Copy out each line featuring the string "Integrações" from the entries beneath.

- Extracted records:
+ + + +
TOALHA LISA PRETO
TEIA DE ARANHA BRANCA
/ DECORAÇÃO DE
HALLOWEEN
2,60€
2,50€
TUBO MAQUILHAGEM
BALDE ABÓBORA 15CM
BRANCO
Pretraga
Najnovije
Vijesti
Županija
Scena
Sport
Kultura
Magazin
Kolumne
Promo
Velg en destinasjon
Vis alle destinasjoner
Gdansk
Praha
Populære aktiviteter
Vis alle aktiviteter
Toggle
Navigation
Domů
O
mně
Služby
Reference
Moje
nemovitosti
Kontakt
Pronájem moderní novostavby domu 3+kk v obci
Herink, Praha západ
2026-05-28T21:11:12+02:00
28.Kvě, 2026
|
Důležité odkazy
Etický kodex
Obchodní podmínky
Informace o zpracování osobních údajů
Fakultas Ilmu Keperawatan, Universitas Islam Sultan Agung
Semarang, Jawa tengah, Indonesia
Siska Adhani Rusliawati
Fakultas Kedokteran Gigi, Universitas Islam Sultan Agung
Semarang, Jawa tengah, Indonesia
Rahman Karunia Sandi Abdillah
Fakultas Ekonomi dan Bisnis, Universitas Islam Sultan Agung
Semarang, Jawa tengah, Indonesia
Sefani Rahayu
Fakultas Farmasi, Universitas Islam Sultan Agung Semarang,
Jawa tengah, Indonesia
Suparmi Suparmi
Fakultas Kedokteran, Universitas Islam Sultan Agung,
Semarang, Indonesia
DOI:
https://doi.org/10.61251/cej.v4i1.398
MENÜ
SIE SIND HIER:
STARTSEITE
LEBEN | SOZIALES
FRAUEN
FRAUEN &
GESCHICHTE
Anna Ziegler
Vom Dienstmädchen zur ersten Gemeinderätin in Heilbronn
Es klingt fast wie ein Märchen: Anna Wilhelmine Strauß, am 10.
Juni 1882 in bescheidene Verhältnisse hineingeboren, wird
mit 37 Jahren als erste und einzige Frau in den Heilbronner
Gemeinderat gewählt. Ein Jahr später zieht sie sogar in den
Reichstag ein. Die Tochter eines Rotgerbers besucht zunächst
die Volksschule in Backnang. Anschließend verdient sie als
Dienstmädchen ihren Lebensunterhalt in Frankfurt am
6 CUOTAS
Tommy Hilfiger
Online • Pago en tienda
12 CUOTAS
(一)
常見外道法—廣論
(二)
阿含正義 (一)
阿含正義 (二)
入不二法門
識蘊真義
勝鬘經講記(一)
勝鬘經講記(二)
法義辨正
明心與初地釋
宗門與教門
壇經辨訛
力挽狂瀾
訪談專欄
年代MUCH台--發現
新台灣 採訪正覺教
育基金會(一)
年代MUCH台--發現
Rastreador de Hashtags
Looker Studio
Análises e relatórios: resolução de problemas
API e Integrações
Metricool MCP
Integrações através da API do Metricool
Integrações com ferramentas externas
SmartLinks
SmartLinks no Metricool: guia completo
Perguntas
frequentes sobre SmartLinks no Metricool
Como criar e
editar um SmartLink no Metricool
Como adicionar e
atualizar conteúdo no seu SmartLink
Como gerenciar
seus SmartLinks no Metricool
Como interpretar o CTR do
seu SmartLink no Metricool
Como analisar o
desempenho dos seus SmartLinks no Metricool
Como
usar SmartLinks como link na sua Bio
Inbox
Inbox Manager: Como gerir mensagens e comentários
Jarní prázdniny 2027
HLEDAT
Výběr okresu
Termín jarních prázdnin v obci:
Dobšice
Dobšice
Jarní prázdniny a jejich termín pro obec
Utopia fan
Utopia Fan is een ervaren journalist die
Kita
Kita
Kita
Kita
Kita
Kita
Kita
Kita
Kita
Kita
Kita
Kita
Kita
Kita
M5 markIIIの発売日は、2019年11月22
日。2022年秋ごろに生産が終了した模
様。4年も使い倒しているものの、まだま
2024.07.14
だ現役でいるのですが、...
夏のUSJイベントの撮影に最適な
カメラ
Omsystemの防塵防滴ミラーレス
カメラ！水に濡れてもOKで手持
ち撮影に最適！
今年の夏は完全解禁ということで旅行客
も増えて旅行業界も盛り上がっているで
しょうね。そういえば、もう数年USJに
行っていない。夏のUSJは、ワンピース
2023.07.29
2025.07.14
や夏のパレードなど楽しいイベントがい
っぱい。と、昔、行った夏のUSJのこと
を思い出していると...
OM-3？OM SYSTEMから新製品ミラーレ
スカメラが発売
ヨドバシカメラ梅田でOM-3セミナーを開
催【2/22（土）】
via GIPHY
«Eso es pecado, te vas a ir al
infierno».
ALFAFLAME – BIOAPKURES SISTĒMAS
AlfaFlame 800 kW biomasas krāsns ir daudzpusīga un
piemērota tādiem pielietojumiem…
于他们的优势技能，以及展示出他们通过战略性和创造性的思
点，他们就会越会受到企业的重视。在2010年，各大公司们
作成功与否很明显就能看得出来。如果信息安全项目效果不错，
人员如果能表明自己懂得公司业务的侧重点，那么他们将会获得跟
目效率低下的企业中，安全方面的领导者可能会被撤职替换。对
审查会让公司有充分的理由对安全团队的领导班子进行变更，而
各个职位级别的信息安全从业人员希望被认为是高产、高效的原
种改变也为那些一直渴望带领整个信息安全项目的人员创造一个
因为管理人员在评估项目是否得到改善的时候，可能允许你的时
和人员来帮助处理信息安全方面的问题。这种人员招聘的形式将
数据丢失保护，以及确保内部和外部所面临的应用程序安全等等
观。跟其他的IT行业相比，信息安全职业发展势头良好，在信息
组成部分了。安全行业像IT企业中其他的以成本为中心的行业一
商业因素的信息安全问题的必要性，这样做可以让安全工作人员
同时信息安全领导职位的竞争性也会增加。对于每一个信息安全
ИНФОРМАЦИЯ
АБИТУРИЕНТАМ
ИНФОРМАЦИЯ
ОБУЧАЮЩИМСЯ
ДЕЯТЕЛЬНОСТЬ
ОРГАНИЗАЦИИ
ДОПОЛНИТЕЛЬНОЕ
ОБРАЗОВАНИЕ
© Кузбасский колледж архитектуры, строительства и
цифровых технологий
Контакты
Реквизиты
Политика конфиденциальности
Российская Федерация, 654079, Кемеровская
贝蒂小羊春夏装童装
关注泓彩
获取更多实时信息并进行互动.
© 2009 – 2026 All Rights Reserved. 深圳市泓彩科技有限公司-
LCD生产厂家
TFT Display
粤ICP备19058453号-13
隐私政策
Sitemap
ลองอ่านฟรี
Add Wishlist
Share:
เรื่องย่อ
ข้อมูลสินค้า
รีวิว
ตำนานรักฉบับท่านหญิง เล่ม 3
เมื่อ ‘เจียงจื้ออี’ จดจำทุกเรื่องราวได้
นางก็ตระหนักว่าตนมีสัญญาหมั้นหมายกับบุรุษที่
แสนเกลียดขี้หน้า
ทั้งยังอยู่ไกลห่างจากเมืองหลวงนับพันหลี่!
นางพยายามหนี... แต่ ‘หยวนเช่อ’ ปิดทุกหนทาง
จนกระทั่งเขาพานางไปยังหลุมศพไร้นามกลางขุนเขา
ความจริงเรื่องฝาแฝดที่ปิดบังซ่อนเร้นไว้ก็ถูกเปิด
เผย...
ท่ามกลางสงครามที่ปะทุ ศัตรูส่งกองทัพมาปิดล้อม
+ + + +
- EXERCISE RESULT:
API e Integrações
Integrações através da API do Metricool
Integrações com ferramentas externas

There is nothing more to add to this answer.